Really good idea. Oh and I found my 18" aluminum pipe wrench today. Yep yep!:thumbup:


----------



## plumber666 (Sep 19, 2010)

plumber666 said:


> Going to work today and look for our Porter Cable 14" dry cut metal chop saw that the apprentice left out on a site last week. Hope for his sake we find it, or somebody stashed it for us.:furious: Blade alone is $200. Saw musta cost $5 or 600.

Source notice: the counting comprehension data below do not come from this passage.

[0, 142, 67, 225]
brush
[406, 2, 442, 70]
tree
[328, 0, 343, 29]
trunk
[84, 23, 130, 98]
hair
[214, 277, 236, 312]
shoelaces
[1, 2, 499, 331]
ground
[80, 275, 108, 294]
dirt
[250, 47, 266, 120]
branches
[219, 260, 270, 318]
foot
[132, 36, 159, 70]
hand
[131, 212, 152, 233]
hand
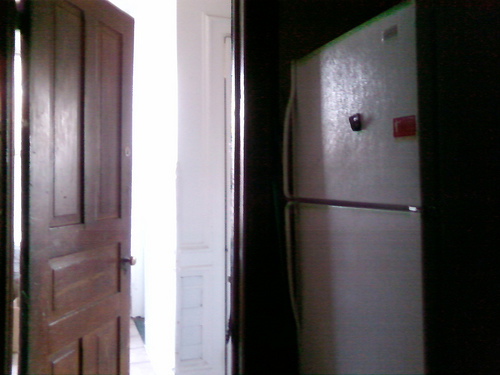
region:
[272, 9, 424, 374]
a white refrigerator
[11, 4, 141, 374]
a brown door is open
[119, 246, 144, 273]
door knob in a brown door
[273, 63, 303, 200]
a handle of freezer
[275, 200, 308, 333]
a handle of freezer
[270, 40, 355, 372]
shadow cast on refrigerator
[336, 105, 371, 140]
a black magnet on refrigerator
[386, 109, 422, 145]
a red magnet on refrigerator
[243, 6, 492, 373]
refrigerator is in a black room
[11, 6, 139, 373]
an open door color brown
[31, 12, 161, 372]
The door is open.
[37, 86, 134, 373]
The door is brown.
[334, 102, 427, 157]
Magnets on the refrigerator.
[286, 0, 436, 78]
Green line on top of the refrigerator.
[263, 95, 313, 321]
There are two handles.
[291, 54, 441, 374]
The refrigerator is white.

Brickies stashed it for us. The apprentice was $hittin bricks. Bet he doesn't do that again.


----------



## user4 (Jun 12, 2008)




----------



## Epox (Sep 19, 2010)

I was doing a huge restaurant few years back. cordless sawzal or something like that went missing during the late afternoon. I was flipping out. Knew it had been stolen. Long story short I made such a scene about it the const. super called my super that night and said it turned up in the trash ben. Hmmmm yeah right. I smelled a rat. yeah we got it back but the 'conts. Super was given his walking papers soon after. My thoughts is he knew when I walked away and stashed it in the trash box. But I threw such a fit every person on sight had their eyes out for it so he blamed it on clean up crew. Sorry, knowing them as I did, they were honest as the day was long.


----------